HOME | 共同利用・共同研究拠点 | 共同研究成果 | バリアント型CD44はxCTを安定化させてがん細胞の還元状態を制御することで発がんを促進する
慶應義塾大学医学部先端医学研究所 佐谷秀行 金沢大学がん進展制御研究所 大島正伸
Cancer Cell 19:387-400, 2011
Ishimoto T, Nagano O, Yae T, Tamada M, Motohara T, Oshima H, Oshima M, Ikeda T, Asaba R, Yagi H, Masuko T, Shimizu T, Ishikawa T, Kai K, Takahashi E, Imamura Y, Baba Y, Ohmura M, Suematsu M, Baba H, Saya H.

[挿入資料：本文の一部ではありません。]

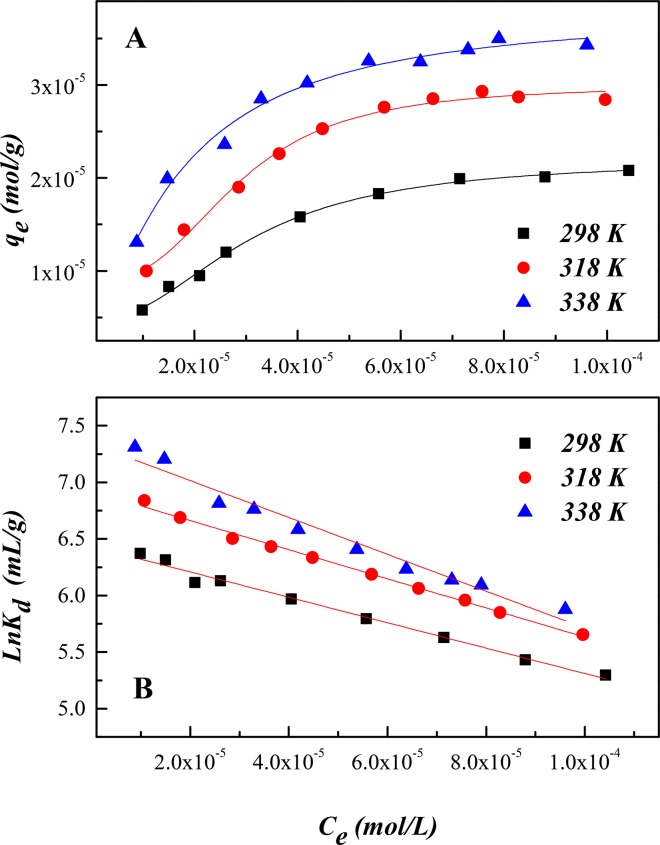
The thermodynamics of U(VI) sorption on SONPs (I = 0.01 mol/L NaClO4, s/l = 0.6 g/L, pH = 5.0±0.1).(A) Sorption isotherms at three different temperatures. (B) Linear plots of lnKd versus Ce.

抗がん剤に抵抗性のがん幹細胞を標的とした治療薬は、がんの根治を目指した治療法として注目されている。また、CD44は乳がんや大腸がんなどのがん幹細胞マーカーとして知られている。本研究では、バリアント型CD44がシスチントランスポーターのxCTと結合し、グルタチオン精製を促進することで、がん細胞の活性酸素(ROS)蓄積を抑制し、酸化ストレスにたいする抵抗性を高めていることを明らかにした。また、胃がんモデルのGanマウスでCD44遺伝子欠損を誘導すると、酸化ストレスに関連するp38の活性化やp21の発現を誘導し、胃がん発生が顕著に抑制された。以上の結果により、CD44やxCTの阻害により、がん幹細胞を標的とした新たな治療法の確立の可能性が示された。
CD44vによるがん細胞の酸化ストレス回避機構 CF44vはxCTと結合して細胞内へのシスチン取り込みを促進し、抗酸化物質のグルタチオン生成が亢進する。その結果、がん細胞はストレスシグナルから回避する。